Toronto — Les spécialistes du cancer sont depuis longtemps à la recherche d'un test qui leur permettrait de diagnostiquer avec justesse et facilité le cancer des ovaires — l'un des types de cancer les plus meurtriers — alors qu'il en est encore à un stade précoce et qu'il est davantage possible de le traiter.

Une étude publiée aujourd'hui par un groupe de scientifiques canadiens et américains laisse espérer qu'un tel test puisse être en vue.

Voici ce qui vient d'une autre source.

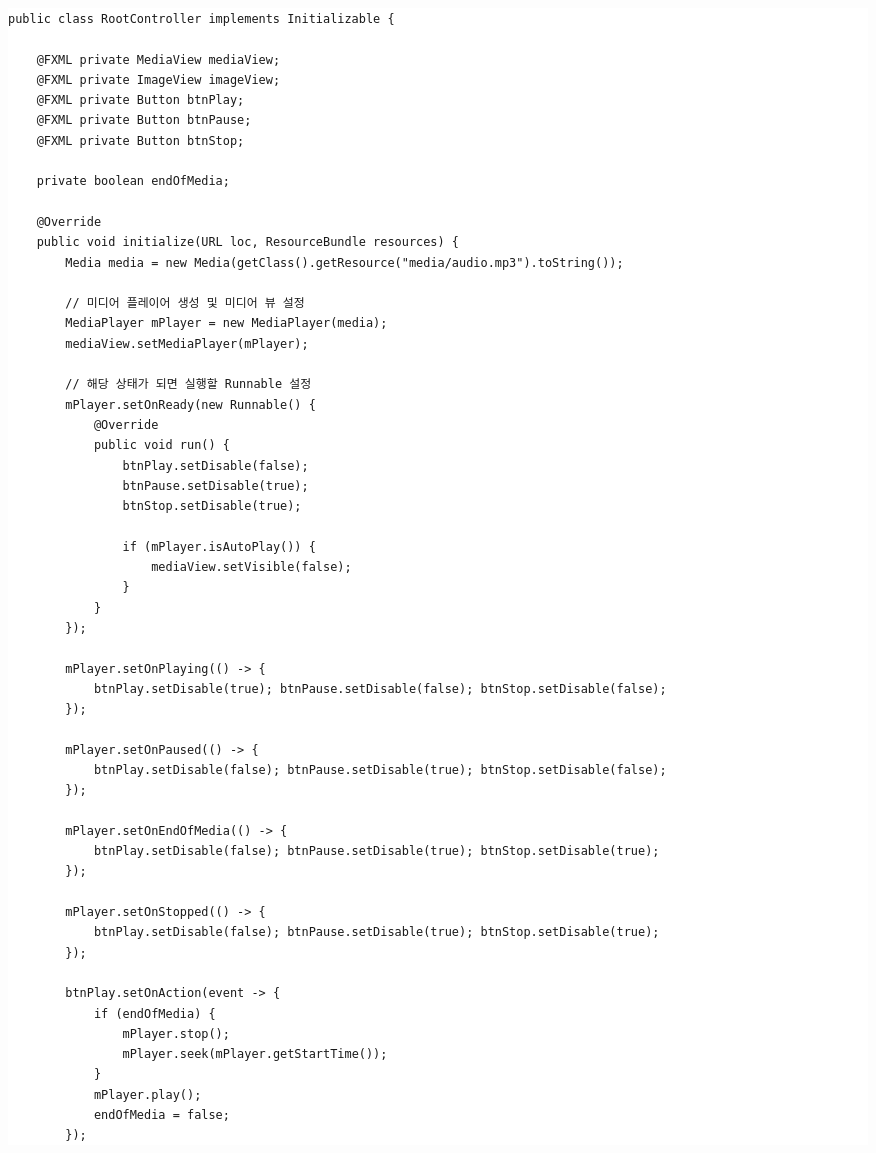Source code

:     public class RootController implements Initializable {
     
        @FXML private MediaView mediaView;
        @FXML private ImageView imageView;
        @FXML private Button btnPlay;
        @FXML private Button btnPause;
        @FXML private Button btnStop;
     
        private boolean endOfMedia;
        
        @Override
        public void initialize(URL loc, ResourceBundle resources) {
            Media media = new Media(getClass().getResource("media/audio.mp3").toString());
            
            // 미디어 플레이어 생성 및 미디어 뷰 설정
            MediaPlayer mPlayer = new MediaPlayer(media);
            mediaView.setMediaPlayer(mPlayer);
            
            // 해당 상태가 되면 실행할 Runnable 설정
            mPlayer.setOnReady(new Runnable() {
                @Override
                public void run() {
                    btnPlay.setDisable(false);
                    btnPause.setDisable(true);
                    btnStop.setDisable(true);
                    
                    if (mPlayer.isAutoPlay()) {
                        mediaView.setVisible(false);
                    }
                }
            });
            
            mPlayer.setOnPlaying(() -> {
                btnPlay.setDisable(true); btnPause.setDisable(false); btnStop.setDisable(false);
            });
            
            mPlayer.setOnPaused(() -> {
                btnPlay.setDisable(false); btnPause.setDisable(true); btnStop.setDisable(false);
            });
            
            mPlayer.setOnEndOfMedia(() -> {
                btnPlay.setDisable(false); btnPause.setDisable(true); btnStop.setDisable(true);
            });
     
            mPlayer.setOnStopped(() -> {
                btnPlay.setDisable(false); btnPause.setDisable(true); btnStop.setDisable(true);
            });
            
            btnPlay.setOnAction(event -> {
                if (endOfMedia) {
                    mPlayer.stop();
                    mPlayer.seek(mPlayer.getStartTime());
                }
                mPlayer.play();
                endOfMedia = false;
            });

Les chercheurs rapportent en effet qu'une prise de sang visant à dépister quatre protéines — ou «biomarqueurs» — s'est révélée hautement efficace pour détecter le cancer des ovaires parmi un groupe de 242 femmes, dont environ la moitié étaient aux prises avec la maladie.

Mais bien que ces résultats soient extrêmement prometteurs, ils ne sont pas suffisants pour laisser croire que le test soit prêt à être utilisé comme moyen de dépistage auprès de millions de femmes apparemment en bonne santé, a indiqué le principal auteur de l'étude, David Ward, biologiste moléculaire de Terre-Neuve-et-Labrador à l'emploi du Nevada Cancer Institute.

«Il n'est pas encore prêt pour une utilisation à grande échelle», a affirmé M. Ward depuis Las Vegas, hier.

«ll est considérablement plus sensible que tout ce que nous avons en ce moment, mais il y a encore des progrès à faire», a-t-il ajouté.